= High Society (composition) =

"High Society" is a multistrain melody, originally a march copyrighted in April 1901 by Porter Steele, which has become a traditional jazz standard.

The piccolo obbligato is not found in Steele's first version of the song; it appears to have originated in an orchestration by Robert Recker from later in 1901. In New Orleans, Louisiana, Alphonse Picou adapted the piccolo part into a clarinet variation, sometimes considered one of the earliest documented jazz solos. The Picou variations became standard in New Orleans jazz (unusual in a form that values improvisation); many traditional jazz clarinetists from the generation just after Picou until today have copied or closely paraphrased Picou's solo, sometimes followed by their own improvisations on a second chorus. Picou himself recorded it a number of times in his later life, including recordings with Kid Rena and Papa Celestin and for films. The first couple of bars were frequently quoted by Charlie Parker in his improvisations.

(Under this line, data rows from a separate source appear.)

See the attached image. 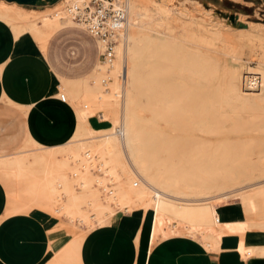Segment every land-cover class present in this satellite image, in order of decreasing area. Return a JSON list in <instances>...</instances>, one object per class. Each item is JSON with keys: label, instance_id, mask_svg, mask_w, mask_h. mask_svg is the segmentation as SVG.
<instances>
[{"label": "rangeland", "instance_id": "obj_1", "mask_svg": "<svg viewBox=\"0 0 264 264\" xmlns=\"http://www.w3.org/2000/svg\"><path fill=\"white\" fill-rule=\"evenodd\" d=\"M81 1L83 0H58L54 4L47 3L37 6L0 0V14L5 12L8 14L7 18L2 21L11 26L14 39H17L23 31L24 24L33 23L38 31L45 33L47 52L55 63L57 60L54 56L58 54L63 58L68 57V61L74 62L75 57L72 55V50L79 45L81 40H93L94 38L89 33L83 32L59 33L54 31L53 27H45L44 18L49 14L61 11L68 14L70 7ZM129 1L131 6L148 8L152 14L158 16V19L167 23L166 29L165 27L155 26L146 29L144 33L150 40L156 41L161 38L167 29L172 32L171 35L177 37L178 41L175 44L178 46L180 56L178 55V59L174 63L176 71L173 70L174 72L169 79V94L176 96L179 95L178 90L187 89L190 101V103L183 102L180 114L163 118V124L152 117L148 113L147 107L143 106L141 102L138 103L140 108L136 105V117L138 118L135 117L138 122L136 140L140 141L142 149L146 144L149 172L156 177L163 175L165 178L174 176L179 177V179H191L199 189L208 187V189L214 191L222 185L227 187L225 191L219 192L221 194L238 190V187L245 188L240 192L252 197L258 196L257 193L262 194L259 188L264 186V129L262 128L264 127V110L245 114L242 119L232 120V124L229 115L233 113L228 108L225 109L224 113L229 118V123H225V125L216 123L213 121L215 118L213 116L209 126L202 122V112H196L198 110L196 101L197 99L198 101L203 100V95H207L208 98L214 100L218 99L217 95L223 94L227 87V72L229 71H235L238 74V85L244 94L264 98V75L259 71V55L256 53L257 50L264 47V0ZM16 19L17 21H15ZM33 39L34 36L25 35L21 39L12 41L9 34L4 35V59L6 60L5 67L8 72H11V74L14 71L21 72L24 65L23 62L15 60L16 56L26 54L33 56L39 52V46ZM199 40H202V42ZM199 53L201 57L207 58L209 61L208 68L210 71L206 77L207 82L200 83L198 79H192L190 73L182 70L180 66V63L186 61L189 55H199ZM234 56L237 60L234 59ZM32 60L36 59L32 58ZM29 65L27 75L38 82L44 81V85L48 83L47 90L41 91V95H38L43 103L42 107L32 108L29 114V121L33 122L35 120L36 125L33 126L36 135H45L46 131L42 127L47 125L56 130L65 126L74 127L76 120L72 113L75 106L60 102V93L63 91L58 88L53 77L48 80L45 78L37 62L31 61ZM65 65L63 64L61 67L65 69ZM82 71L87 73L88 69L75 67L74 74H79ZM7 75L4 76V80H9ZM16 77L17 75L14 76V79ZM5 89H7L6 86ZM35 92L34 90L33 93ZM11 96L17 101L20 100L18 93H12ZM192 99H195V101L191 102ZM32 101L35 100L31 97L24 100V102ZM5 102L6 99L0 100V104H5ZM14 115V111L9 110L4 114V121H10ZM230 117L234 118L235 115L233 114ZM26 122L29 125L28 119H26ZM77 122L78 127L75 129L74 134L81 131L83 127L78 120ZM104 125L96 124L97 127H103ZM39 126L40 129H38ZM18 127L22 130L11 136L12 140H22L25 135L26 131L22 121L18 123ZM29 128L31 129L30 125ZM20 143L21 141H10V145L15 144L10 148H15ZM43 143L50 145L48 140H44ZM99 148L100 146L96 147V149ZM26 152V150L18 149L16 156L13 158L26 159L33 154H47L49 155L47 157H52V161L55 157L61 161L67 159L66 155L55 156L54 153H57L55 150ZM102 156L104 154L98 152L89 159L90 164L87 163V166L92 165L91 167H93L91 171L94 176L91 184L95 196L92 194L90 197V194L87 195V198L83 197L82 201L72 208H70L68 198L58 187L62 185L61 180L56 181V188L53 193L49 188H44L42 178L35 175V170L16 175L15 172L0 169V172H4V178L1 177L0 179L7 187L8 203L6 213L7 215L27 214L37 218L47 216L45 219L51 224H56L58 221V226L52 230V233H54L52 240L63 237L68 233L76 236V246H79L84 237L93 230L115 225L121 232L131 235L137 249L135 264H143L148 251L147 243L150 228L147 223L142 222L139 218V212L142 210L143 205V201L140 199L141 195L133 188L131 180H126V178H123V191L119 195L117 185L106 179L101 169L100 159ZM209 159L214 160L213 164H221L220 161L224 160L225 165L227 164L228 167L227 170H230L229 174H226V170H221V165H219L215 173L208 175V165L211 164ZM78 160L72 163L71 173L79 174L82 170L79 169L82 160ZM194 165L199 167V171L196 173L192 169ZM256 168L261 169L260 172L254 171ZM35 178H37L36 181ZM33 182L35 183L33 184ZM237 182H241V184L237 186ZM74 185L75 190L80 191L79 185L76 183ZM246 187H250V190L246 191ZM175 190L185 194L192 192L191 189L180 184L175 186ZM221 205L224 204L221 203ZM250 206L242 205L238 207L236 203L226 205L224 209L228 213L235 212L238 215L242 214V217L227 218V223L223 224L221 216L217 215L215 219L216 228L218 230L226 228L229 232L231 228V231L237 229L239 235L243 236L244 239L245 236L250 237L252 235L264 237V226L262 225L264 217L259 215L258 210L251 211L252 206ZM98 214L101 215L102 219L100 223L95 219V215ZM184 225L185 223L181 219L173 217L172 222L167 224L170 234L167 237H161L157 245L173 237L189 238L182 235L181 231ZM56 231L62 232L56 233ZM106 244H108L107 241ZM156 247L155 249L158 248ZM145 248L146 251L142 258L141 252ZM160 248L162 247L159 245ZM128 249V247H125L123 250Z\"/></svg>", "mask_w": 264, "mask_h": 264}, {"label": "bare ground", "instance_id": "obj_2", "mask_svg": "<svg viewBox=\"0 0 264 264\" xmlns=\"http://www.w3.org/2000/svg\"><path fill=\"white\" fill-rule=\"evenodd\" d=\"M127 1L128 27L126 33L117 39L116 58L111 63L98 60L89 77H82L83 79L80 81L72 80L73 83L68 82L59 74H53L58 88L64 92L60 93V96L64 94L69 105L75 106V117L83 125L82 130L76 132L60 146L40 147L41 145L29 137L22 148L27 152L55 150L57 151L54 153L55 156L66 155V161H61L56 157L52 161V157H47L49 156L47 154H33L26 159L13 158L16 153L4 156V160H0V169L15 172L16 175L35 170V175L42 178L44 188H49L53 193L56 181L61 180L62 185L58 187L68 198L70 208H72L78 205L83 197L94 195L91 184L94 176L91 171L93 167H91L92 165L87 166V163L91 157L101 152L104 154L100 159L101 169L106 179L117 185L118 194L122 193L123 178H126V180H131L133 188L141 195L140 199L143 201V205L139 212V218L150 228L148 251L143 264H151L153 250L158 241L161 237H167L170 234L167 224L172 222L173 217L181 219L185 223L181 231L183 236L197 239L198 242L201 241L205 250L209 252L223 253L221 245L225 236L239 233L237 229L231 231L232 228L230 232L226 228L218 230L215 223L216 216L220 215L221 221L226 224L224 207L236 203L238 207L254 204L251 205L252 207L250 206L251 211L258 210L259 215L264 217V186L259 188L262 194L257 193L256 197L241 193L240 191L245 188L239 187L238 190L229 191L228 194H221L219 192L225 191L227 187L222 185L214 191L208 187L199 189L191 179H179L174 176L165 178L163 175L156 177L149 172L146 144L142 149L140 141L136 140L138 123L136 105L140 108L138 103L141 102L143 106L147 107L148 113L163 124V118L180 114L183 102L190 103V101L187 89L178 90L179 95L176 96L169 94V79L176 71L174 63L180 54L178 46L175 44L178 41L177 37L171 35L172 32L167 29L161 38L156 41L150 40L144 33L146 29L153 26L166 29L167 23L158 19V16L152 14L148 8L131 6L130 1ZM82 2H78L72 7L82 4ZM7 16L6 12L0 14V20H4ZM44 19L45 27H53L54 30L72 26L88 32L86 25L82 21L76 20L71 12L68 14L64 11L55 12L47 15ZM25 35L34 36L35 42L38 41L41 44H44L46 38L45 33L38 31L33 23L24 24L18 39ZM202 40L199 41L202 42ZM96 44L100 54L102 44L97 40ZM259 50L256 52L259 55V71L264 75V47ZM35 55L45 58L43 49H40ZM186 59L180 63L181 69L189 72L192 79H198L200 83L207 82L206 77L210 71L208 59L201 57L200 53L199 55H189ZM234 59L237 60L235 56ZM227 73V87L223 94L217 95L218 99L214 100L202 94L204 99L196 101L198 107L196 112H202V122L209 126L213 116L215 117L213 121L225 125L230 120L232 123V120L242 119L245 114L264 110V98L244 94L238 85V74L235 71ZM228 108L235 115V119L230 117L233 114L229 115L230 120L226 117L224 112ZM96 122L105 125L97 127ZM262 128L264 129V127ZM97 146L100 148L96 149ZM78 159L82 160V163L79 164V169L82 170L79 174L71 173L72 163L79 161ZM213 161L209 159L211 164L208 165V175L215 173L219 165H221V170H226V174H229L230 170H227L228 167L224 160L220 161L221 164H213ZM192 169L194 173L199 171V167L195 165ZM260 170L256 168L254 171L260 172ZM242 175L244 174L242 173ZM224 177L226 178V176ZM39 182L41 183V180ZM74 183L79 185L80 191L75 190ZM177 184L188 187L192 192L190 194L177 192L175 190ZM240 184L241 182L236 183L237 186ZM246 188V191L250 190V187ZM216 193L219 194L211 196ZM217 203L224 204L221 210L215 209ZM95 219L100 223L101 215H95ZM262 225L264 226V222ZM233 252L243 264L249 263L253 256L258 257L256 261L264 260V244L257 246L244 238L240 240Z\"/></svg>", "mask_w": 264, "mask_h": 264}, {"label": "crops", "instance_id": "obj_3", "mask_svg": "<svg viewBox=\"0 0 264 264\" xmlns=\"http://www.w3.org/2000/svg\"><path fill=\"white\" fill-rule=\"evenodd\" d=\"M0 21V100L6 99L5 104H0V160H4V156L16 154L18 149L22 150L29 137L43 147L60 146L72 137L75 129L78 127V122L74 113L75 110L73 109L74 111L72 114L76 120L74 127L65 126L64 128L56 130L52 128V126L47 125L42 127V129L46 131L45 135H36L33 126L34 124L36 125V123L35 120H33V122L29 121V114L32 108L38 109L42 107L43 103L40 101L38 95H41V91L44 92V90H47L48 83L44 85V81L38 82L34 80L33 77L27 75L30 62L33 61L39 64L42 69V74L47 80L53 77L55 73L62 76L68 82L73 83V81H80L83 78L89 77V75L93 73L96 62L98 60L100 62L102 61L99 58L100 54L98 53L95 39H83L80 41L79 45L75 47L77 50L75 48L72 50V55L75 57L74 64L68 61V57L63 58L59 54L54 56L57 60L55 63L48 55L46 42L41 44L37 41L35 43L39 46V50H44L46 59L40 58L34 53L33 56L31 54L16 56L15 60L23 62L24 66L21 72L18 73L14 71V73L11 74L5 67L4 35L9 34L12 41L18 40V37L14 39L11 26L2 20ZM54 31L59 33H88L81 28L72 26L63 27L60 30ZM33 40L36 41L35 38ZM26 57L27 59H25ZM32 58L36 60H32ZM63 64H66L65 69L61 67ZM75 67L87 68L88 72L85 73L82 71L79 74H74ZM6 75L9 80H4ZM15 75H17L16 79H14ZM9 82L11 83L10 86ZM5 86L7 89H5ZM34 90L36 91L35 93H33ZM12 93H18L20 100H15L11 96ZM27 97H31L35 101L24 102ZM60 102L69 104L68 101L63 102L60 100ZM9 110L14 111L15 115L10 121L6 122L4 121V114ZM26 119H28L31 129ZM20 121L23 122L26 131L25 135L22 140H12L10 137L16 132H19V130H22V128L18 127ZM38 129H40V126ZM44 140H48L50 145L44 144ZM10 141H21V143L17 144V147L11 149L10 146L15 144L10 145ZM1 177L4 178V172H0V178ZM7 203V187L0 179V264L136 263L137 249L134 245L133 238H131L130 234L127 235L125 232L123 233L118 230L115 225L100 227L93 230L84 237V240L79 246H76V236L66 232L65 236L52 240L54 236L52 230L58 226V221L56 224H51L46 221L45 217L47 216L37 218L20 213L7 215ZM220 207L219 210L222 209V205H220ZM224 213L226 218L242 217V214H239V216L235 212L228 213L224 210ZM59 232L62 231H56V233ZM242 237L243 236L237 233L226 235L221 245V248L224 250L223 253L205 250L202 242H198L199 240L197 241V239L194 238L173 237L157 245L158 248L156 247L157 249H155L151 257V264H243L233 252L236 250ZM245 239L257 246L264 244L263 236H245ZM106 241L108 244H106ZM159 245L162 248L159 249ZM125 247L129 249L123 250ZM145 251L146 248L141 252L142 258ZM256 258L258 257H251L250 262L247 264H264V260L256 261Z\"/></svg>", "mask_w": 264, "mask_h": 264}, {"label": "built area", "instance_id": "obj_4", "mask_svg": "<svg viewBox=\"0 0 264 264\" xmlns=\"http://www.w3.org/2000/svg\"><path fill=\"white\" fill-rule=\"evenodd\" d=\"M73 17L82 21L89 34L102 44L100 58L111 63L116 58L115 46L128 25L127 0H83L82 4L70 7ZM60 100L67 102L64 94ZM221 203L215 209L219 210Z\"/></svg>", "mask_w": 264, "mask_h": 264}, {"label": "water", "instance_id": "obj_5", "mask_svg": "<svg viewBox=\"0 0 264 264\" xmlns=\"http://www.w3.org/2000/svg\"><path fill=\"white\" fill-rule=\"evenodd\" d=\"M7 1H16L19 4L22 5H45L47 3L49 4H54L56 3L58 0H7Z\"/></svg>", "mask_w": 264, "mask_h": 264}]
</instances>
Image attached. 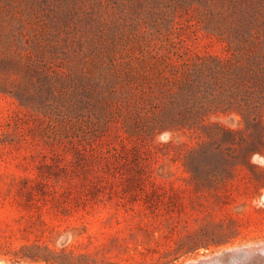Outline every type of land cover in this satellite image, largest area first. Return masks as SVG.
<instances>
[{
  "label": "rangeland",
  "instance_id": "rangeland-1",
  "mask_svg": "<svg viewBox=\"0 0 264 264\" xmlns=\"http://www.w3.org/2000/svg\"><path fill=\"white\" fill-rule=\"evenodd\" d=\"M248 31L264 38V0H0V239L68 246L116 264H184L264 241V155L251 159L260 173L233 159L217 196L195 188L192 162L160 151L170 140L186 151L196 142L190 132L157 134L138 164L133 151L103 155L106 139L91 149L57 136L71 127L60 114L73 97L86 134L101 122L103 98H121L141 72L153 73V55L226 53ZM48 76L74 81L75 90H47ZM210 119L251 133L238 114ZM200 241L210 246L192 251Z\"/></svg>",
  "mask_w": 264,
  "mask_h": 264
},
{
  "label": "trees",
  "instance_id": "trees-1",
  "mask_svg": "<svg viewBox=\"0 0 264 264\" xmlns=\"http://www.w3.org/2000/svg\"><path fill=\"white\" fill-rule=\"evenodd\" d=\"M245 34L238 37L235 48L222 54L206 47H186L180 52L173 48L171 53L153 55L156 60L153 73L141 72L135 86L124 88L121 98L114 92L106 97L107 101L103 98L104 110L95 112L101 122L86 134L81 132L87 121L84 114L78 112L80 101L73 97L67 115L60 114L63 110L59 113L60 120L69 122L71 127L59 128L57 136L62 139V135L68 134L71 143L87 144L91 149L96 144L102 145L106 139L108 148L100 149L103 155L122 158L133 151L132 161L138 164L142 153L152 152L150 142L157 134L190 132L196 142L186 151L177 149L173 140L164 144L167 149L160 151L168 153L174 148L177 158L192 162L189 171L195 188L211 190L219 196L228 186L230 163L239 158L244 165L260 173L261 169L251 159L256 153L264 155V38L250 31L247 37ZM41 81L49 91L72 87L75 90L74 81H58L49 76ZM31 95L29 93L25 100L31 101L30 97H35ZM232 113L240 115L246 129H251L247 138L242 129H232L210 119L212 115ZM139 145L145 146L140 148ZM236 147L239 155L233 156ZM131 179L136 183V179ZM263 186L264 179L257 183V188ZM209 246L200 241L191 250ZM0 260L22 264H116L98 262L87 251L68 246L57 248L36 241L15 244L8 239H0Z\"/></svg>",
  "mask_w": 264,
  "mask_h": 264
},
{
  "label": "water",
  "instance_id": "water-1",
  "mask_svg": "<svg viewBox=\"0 0 264 264\" xmlns=\"http://www.w3.org/2000/svg\"><path fill=\"white\" fill-rule=\"evenodd\" d=\"M262 202L264 204V195ZM0 264L6 263L0 261ZM184 264H264V241L224 249L218 253L189 260Z\"/></svg>",
  "mask_w": 264,
  "mask_h": 264
}]
</instances>
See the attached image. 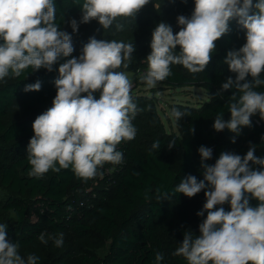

The tune was recorded as a march by Charles A. Prince's band in 1911. The first jazz recording of it was made by King Oliver's Creole Jazz Band in 1923, with Johnny Dodds on clarinet. Apparently unaware that the tune was already copyrighted, Gennett Records filed a copyright on the tune as a Joe Oliver original.

In the 1920s Walter Melrose added lyrics to it (which are never performed) and republished it, as he did to several jazz compositions in order to claim a larger share of the royalties.

An arrangement of the song was done in 1931 by Walter Melrose and Fud Livingston for Frank Trumbauer, Benny Goodman, and Louis Armstrong. This version will enter the American public domain on January 1, 2027.